At that time, he said the White House was held by President Barack Obama, who did not make battling opioid addiction as much of a priority as President Donald Trump, who declared it a national crisis.
At one point, Walden said the Drug Enforcement Administration, made up largely of Obama appointees, refused to provide information requested by his committee about why the small community of Kermit, W. VA., with a population of 392, received nine million opioid pills in two years.
In addition, a pharmacy in Oceana, W. Va., received 600 times as many Oxycodone pills as another pharmacy just eight blocks away between 2006 and 2016.
“Our requests for data from the DEA are met with delay, excuses and, frankly, inadequate response. People are dying. Lives and families are ruined,” said Walden to Neil Doherty, DEA’s deputy assistant administrator, in the fall of 2017, almost a year after the information was requested.

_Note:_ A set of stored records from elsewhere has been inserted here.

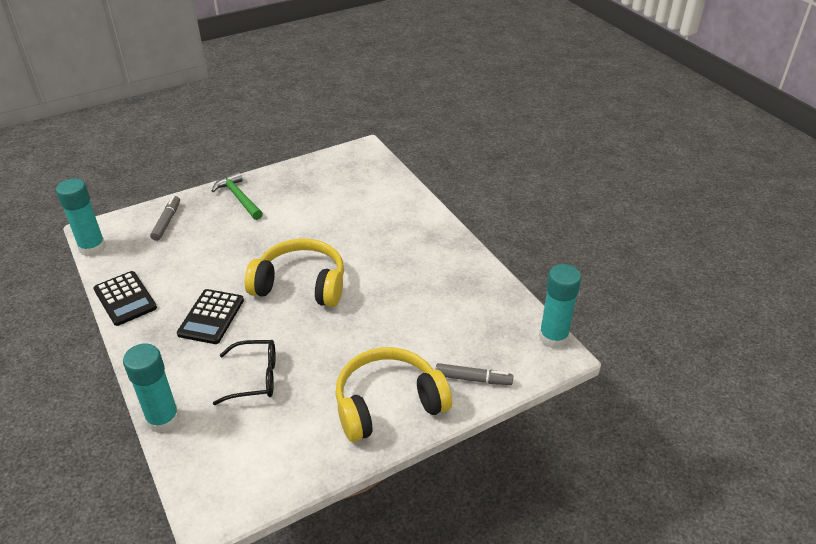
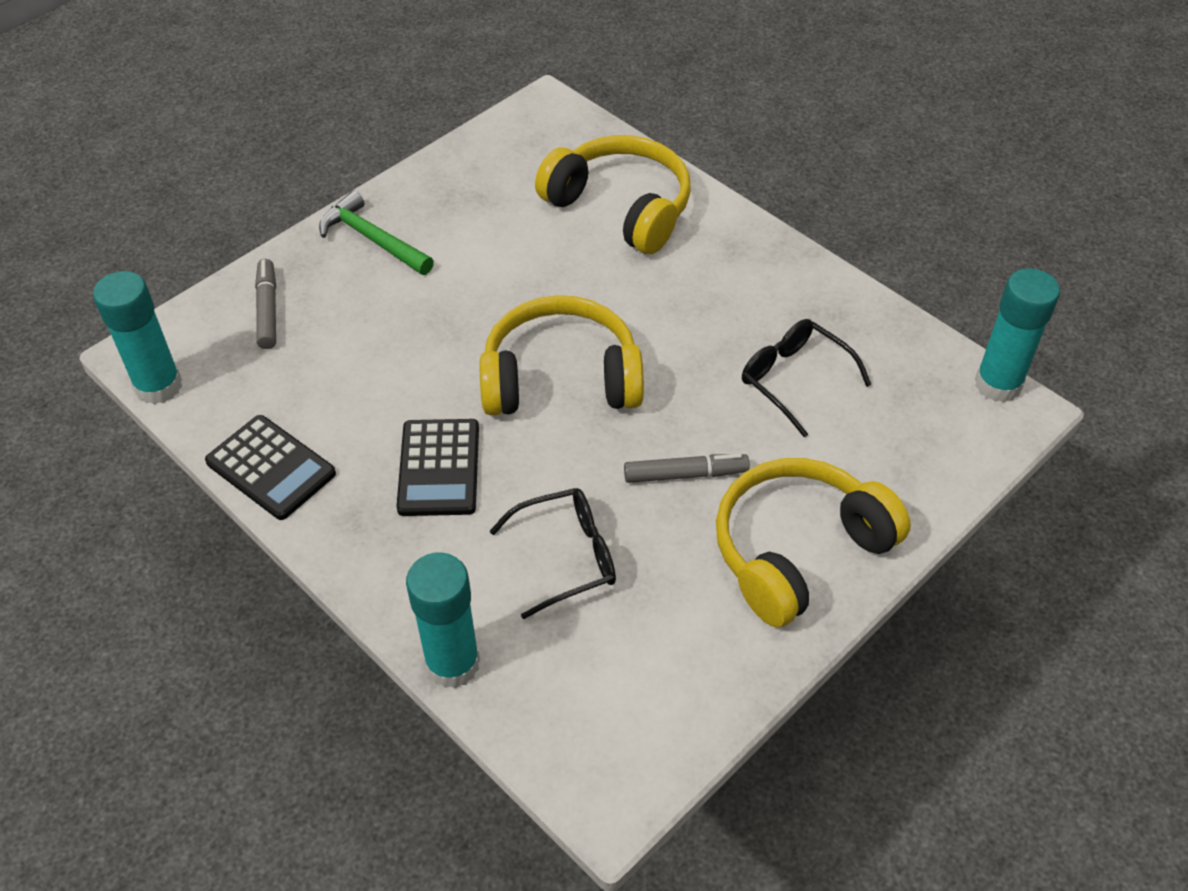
camera: 15 degrees left, 10 degrees up
grey marker [435,363,513,385] -> grey marker moved to [624,454,750,483]
none -> yellow headphones [535,135,691,254]
none -> black glasses [742,319,871,437]

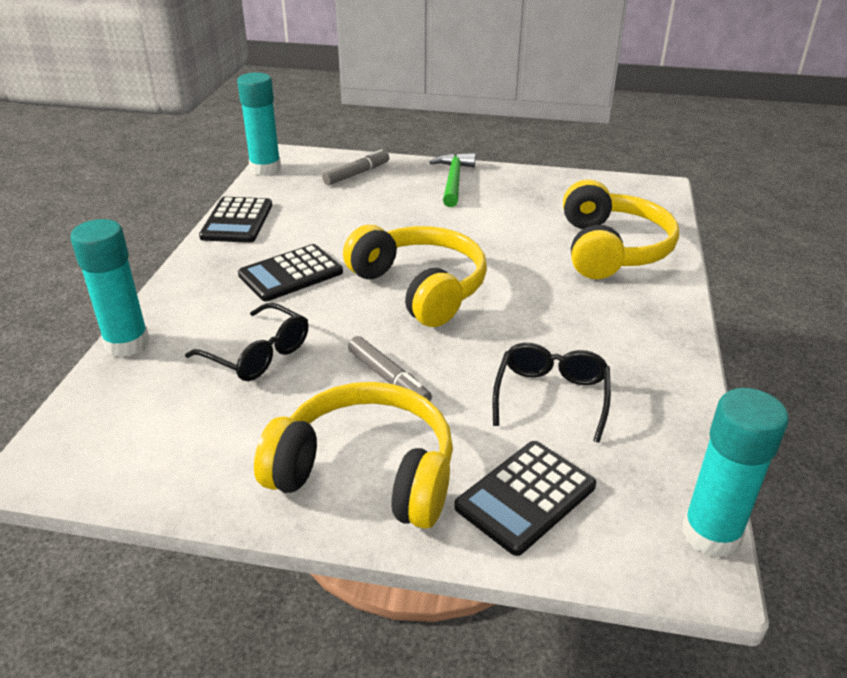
camera: 55 degrees right, 15 degrees down
none -> black calculator [454,441,596,556]

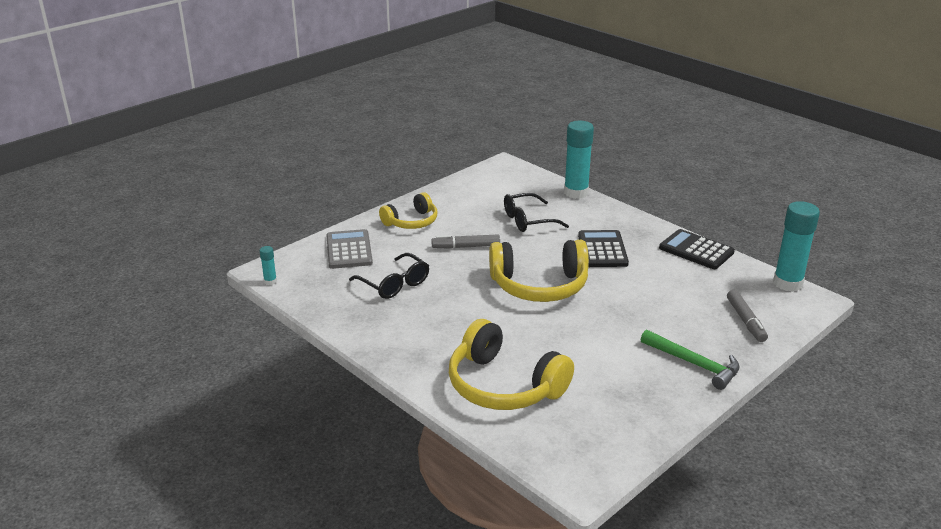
camera: 125 degrees right, 5 degrees down
yellow headphones [254,382,453,529] -> yellow headphones [379,192,437,229], size x0.61
black calculator [454,441,596,556] -> grey calculator [326,229,373,269]
turquoise glue stick [682,388,788,558] -> turquoise glue stick [260,246,277,285], size x0.44

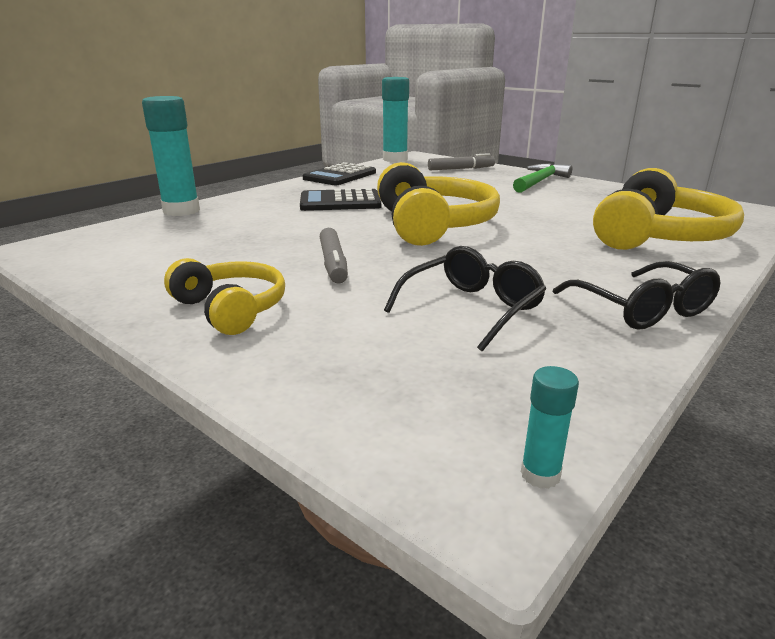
camera: 95 degrees left, 5 degrees down
grey calculator [326,229,373,269] -> none
black glasses [504,193,569,232] -> black glasses moved to [553,261,721,330]

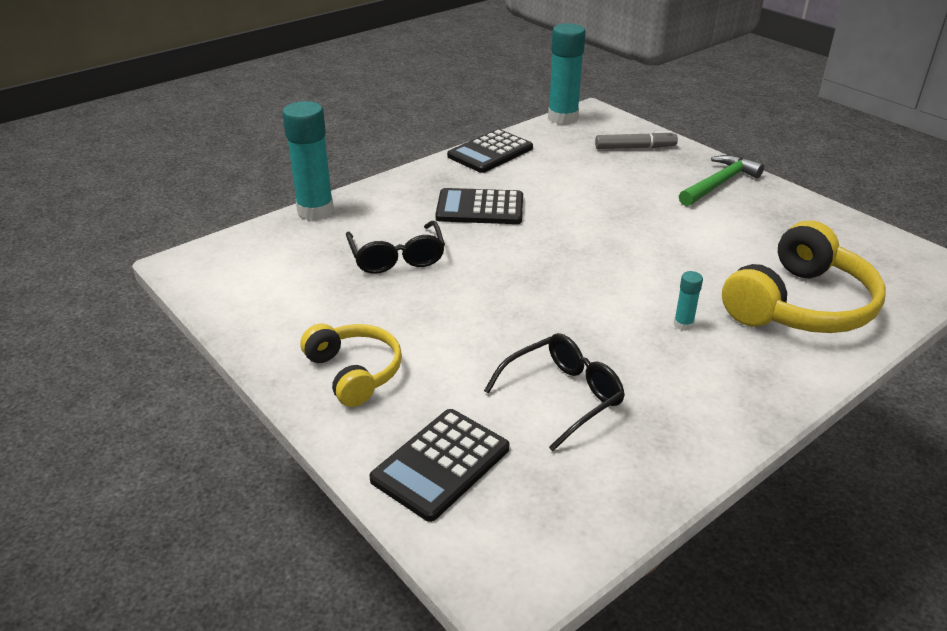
camera: 10 degrees right, 10 degrees up
grey marker [320,228,348,283] -> none
yellow headphones [377,162,500,246] -> none
turquoise glue stick [521,366,579,489] -> turquoise glue stick moved to [674,271,703,331]
black glasses [553,261,721,330] -> black glasses moved to [346,221,445,274]
none -> black calculator [369,409,509,522]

Despite these obstacles, Walden said bipartisan efforts continued in the House to get programs in place to address the problem.
He held three roundtables in 2015 on the opioid crisis and disease prevention around the district.
He also hosted mental health and opioid roundtables in six Oregon cities during 2016 and 2017.
In addition to meeting with law enforcement officials, treatment providers and medical professionals, Walden heard from families affected by drug addiction.
“We had to learn from people on the front lines of this fight about what was working and what still needed to be done,” he said.
In 2016, Walden supported and advocated for passage of the Addiction and Recovery Act and passage of 21st Century Cures law.
Trump demanded action from Congress after taking office in 2017, said Walden, so GOP leaders in the House responded with legislation that was supported by most of their Democratic colleagues.
As a result, Walden said the Substance Use-Disorder Prevention that Promotes Opioids Recovery and Treatment for Patients and Communities Act was approved last month by a strong margin and is now in the Senate for consideration.
Walden is engaged in discussions with Senate Majority Leader Mitch McConnell and others to get the legislation to a floor vote before the August break.
“Although I’d have liked to see something that addresses such an enormous problem get put in place much sooner, it takes time to work through a complex set of issues, especially when the president (Obama) and Congress are from different political parties,” he said.
“However, we managed to find bipartisan agreement in enough areas to get some programs in place under President Obama — and we now have President Trump’s full support to get programs in place to address the epidemic. I feel like all this hard work just put us in a place to move forward.”
He said Oregon would receive $13 million of the $3 billion in funding tied to the legislative package that would be awarded in grants to help communities set up treatment and education programs to fight addiction.
Some of the overall funding would also be used for research to find better ways to manage chronicle pain so that less opioids are prescribed.
That is no small feat, said Walden, given that 27 million Americans suffer from some type of chronic pain.
In the past, he said people were told opioids were not widely addictive and they were freely prescribed, which contributed to overuse.
“We need a change of culture on pain management,” he said.